The 67-kd laminin receptor is preferentially expressed by proliferating retinal vessels in a murine model of ischemic retinopathy.

Endothelial cell association with vascular basement membranes is complex and plays a critical role in regulation of cell adhesion and proliferation. The interaction between the membrane-associated 67-kd receptor (67LR) and the basement membrane protein laminin has been studied in several cell systems where it was shown to be crucial for adhesion and attachment during angiogenesis. As angiogenesis in the pathological setting of proliferative retinopathy is a major cause of blindness in the Western world we examined the expression of 67LR in a murine model of hyperoxia-induced retinopathy that exhibits retinal neovascularization.
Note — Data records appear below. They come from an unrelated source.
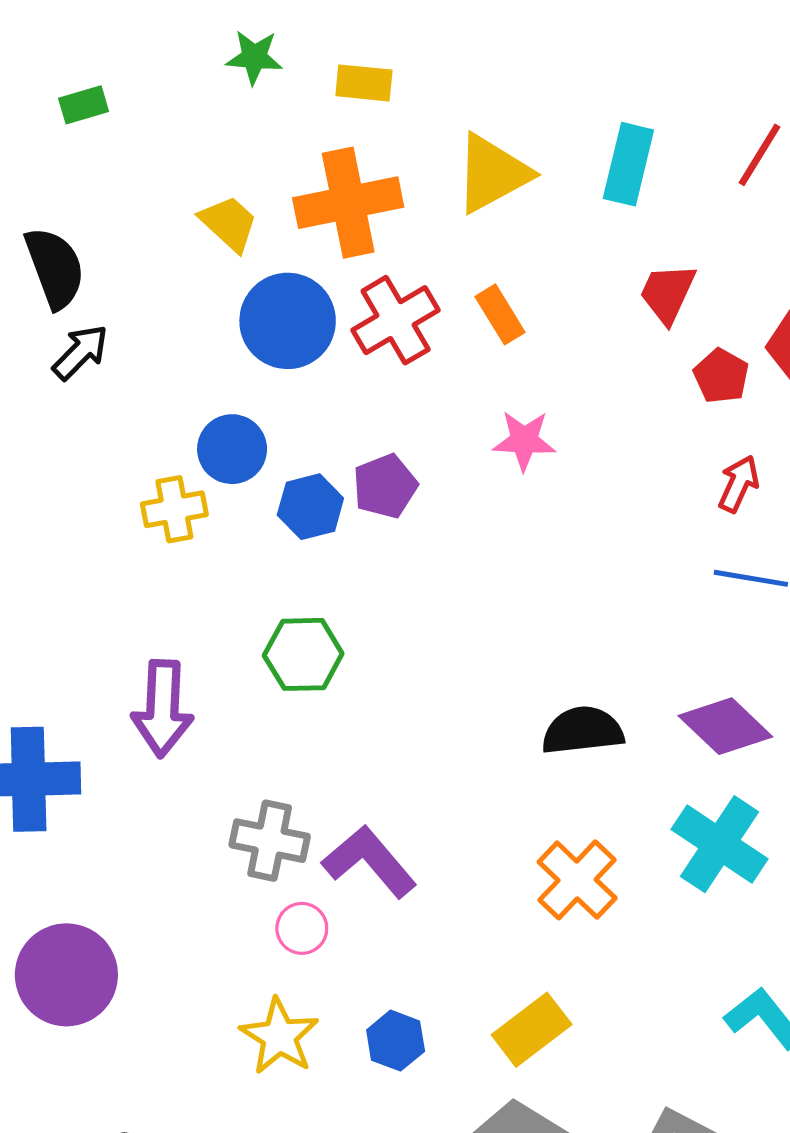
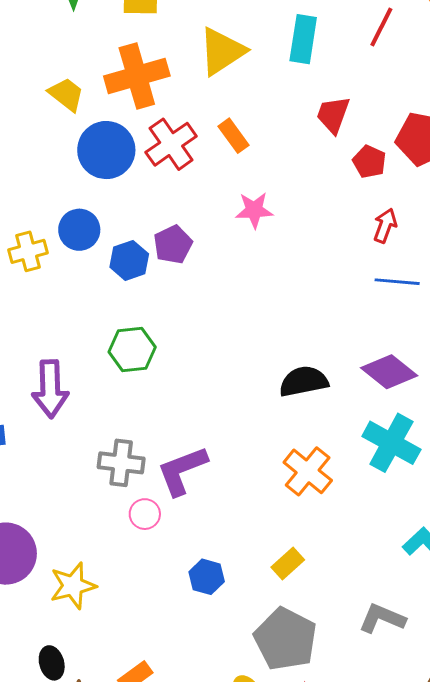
yellow cross: (174, 509) -> (28, 251), moved
purple L-shape: (369, 862) -> (182, 471), turned -66
yellow rectangle: (532, 1030) -> (288, 564), size x0.7
yellow star: (279, 1036) -> (73, 586), moved, turned 30

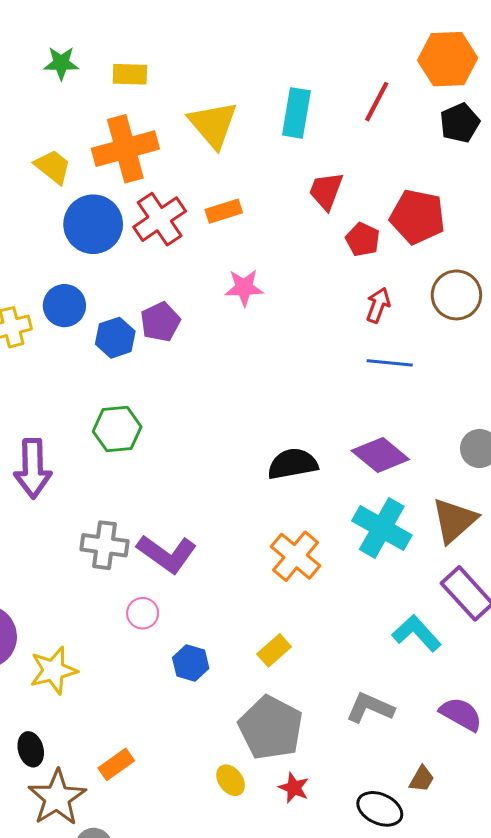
yellow triangle: (222, 51) -> (213, 124), turned -38
orange rectangle: (234, 136) -> (224, 211), turned -72
purple L-shape: (182, 471) -> (167, 554), turned -124
pink circle: (145, 514) -> (143, 613), moved

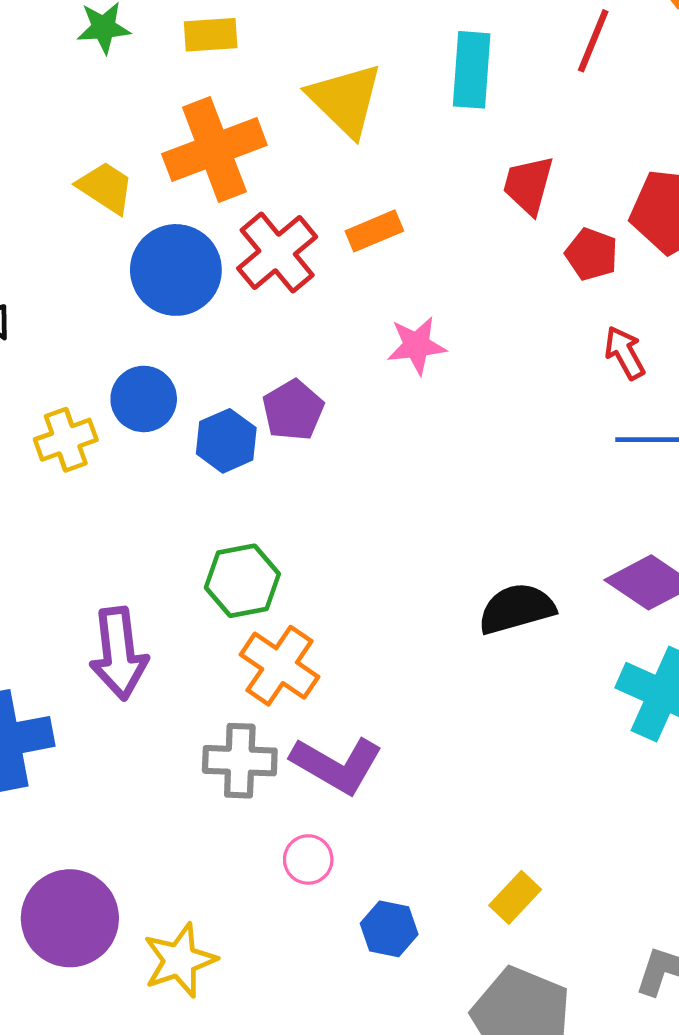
red arrow: (378, 305) -> (625, 353), turned -44
orange cross: (296, 556) -> (280, 666), moved

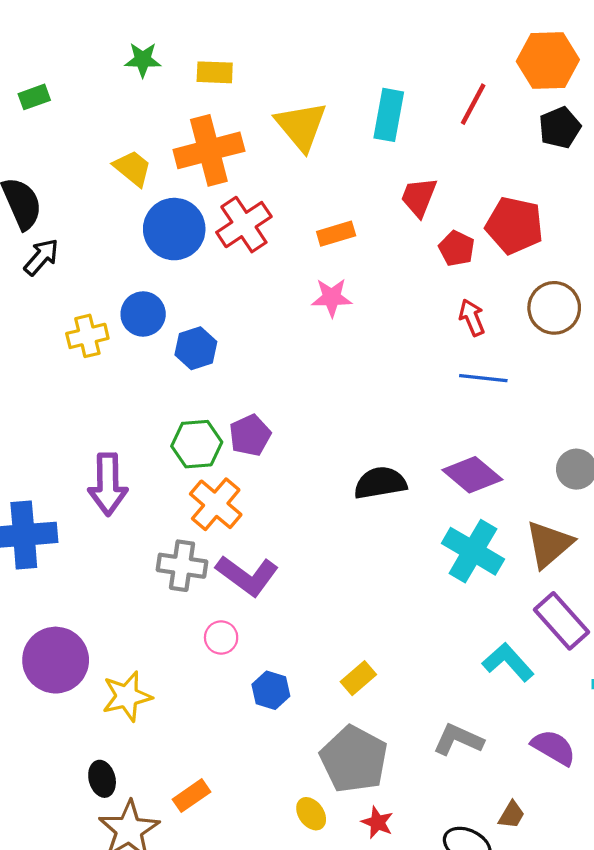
orange rectangle: (374, 231) -> (336, 234), moved
purple pentagon: (293, 410) -> (250, 435), moved

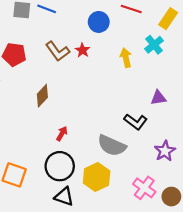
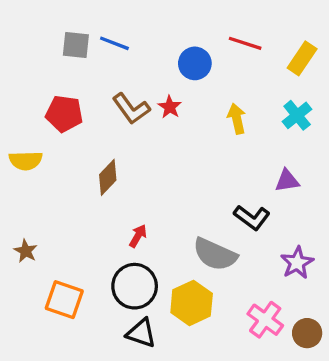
cyan cross: (154, 45) -> (297, 115), moved

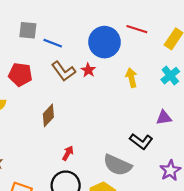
blue line: (114, 43) -> (53, 43), moved
blue circle: (195, 63) -> (104, 42), size x1.5

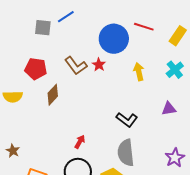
blue line: (53, 43) -> (66, 17), moved, turned -54
brown diamond: (48, 115) -> (53, 95), moved
black L-shape: (141, 141) -> (127, 120), moved
gray semicircle: (117, 165) -> (126, 153), turned 60

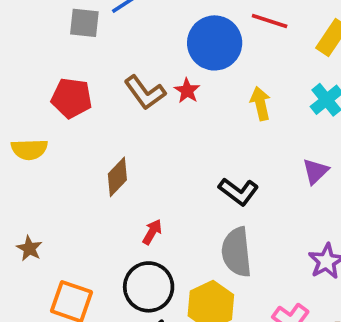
brown diamond: (53, 95) -> (117, 177), moved
purple triangle: (169, 109) -> (315, 171), turned -35

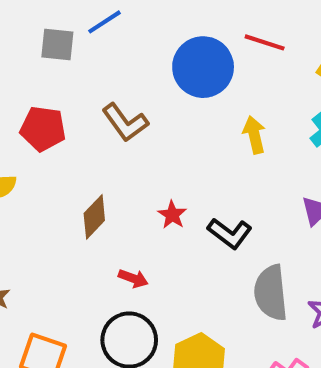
red star: (187, 91) -> (172, 215), moved
red arrow: (152, 232) -> (133, 278), turned 80
gray semicircle: (237, 252) -> (271, 293), moved

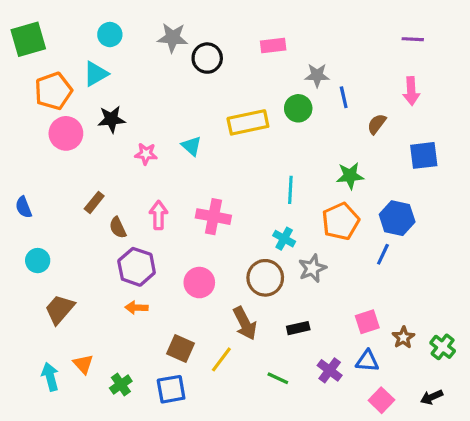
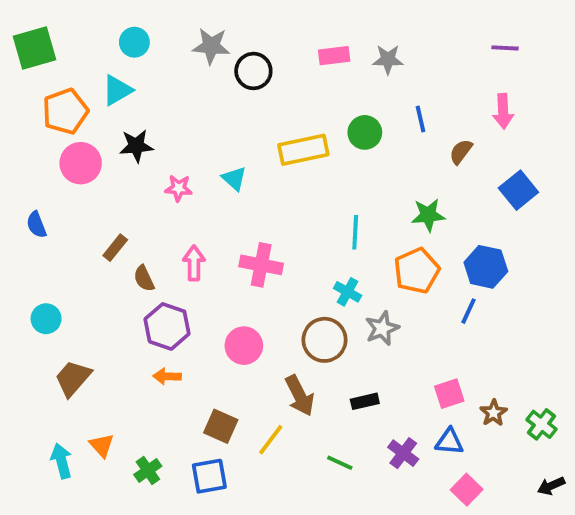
gray star: (317, 75) -> (388, 59), moved
blue square: (424, 155) -> (518, 190), turned -32
blue semicircle: (24, 207) -> (36, 225), moved
black arrow: (432, 397) -> (551, 486), moved

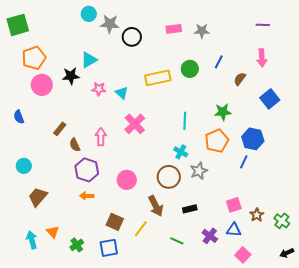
cyan circle: (134, 42) -> (89, 14), moved
cyan triangle: (117, 90) -> (89, 60), moved
blue line: (421, 119) -> (219, 62), turned 40
pink star: (179, 188) -> (99, 89), moved
pink cross: (261, 265) -> (135, 124), moved, turned 35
Mice exposed to hyperoxia for 5 days starting at postnatal day 7 (P7) and returned to room air (at P12) showed closure of the central retinal vasculature. In response to the ensuing retinal ischemia, there was consistent preretinal neovascularization starting around P17, which persisted until P21, after which the new vessels regressed. Immunohistochemistry was performed on these retinas using an antibody specific for 67LR. At P12, immunoreactivity for 67LR was absent in the retina, but by P17 it was observed in preretinal proliferating vessels and also within the adjacent intraretinal vasculature. Intraretinal 67LR immunoreactivity diminished beyond P17 until by P21 immunoreactivity was almost completely absent, although it persisted in the preretinal vasculature. Control P17 mice (not exposed to hyperoxia) failed to demonstrate any 67LR immunoreactivity in their retinas. Parallel in situ hybridization studies demonstrated 67LR gene expression in the retinal ganglion cells of control and hyperoxia-exposed mice. In addition, the neovascular intra- and preretinal vessels of hyperoxia-treated P17 and P21 mice labeled strongly for 67LR mRNA. This study has characterized 67LR immunolocalization and gene expression in a murine model of ischemic retinopathy. Results suggest that, although the 67LR gene is expressed at high levels in the retinal ganglion cells, the mature receptor protein is preferentially localized to the proliferating retinal vasculature and is almost completely absent from quiescent vessels. The differential expression of 67LR between proliferating and quiescent retinal vessels suggests that this laminin receptor is an important and novel target for future chemotherapeutic intervention during proliferative vasculopathies.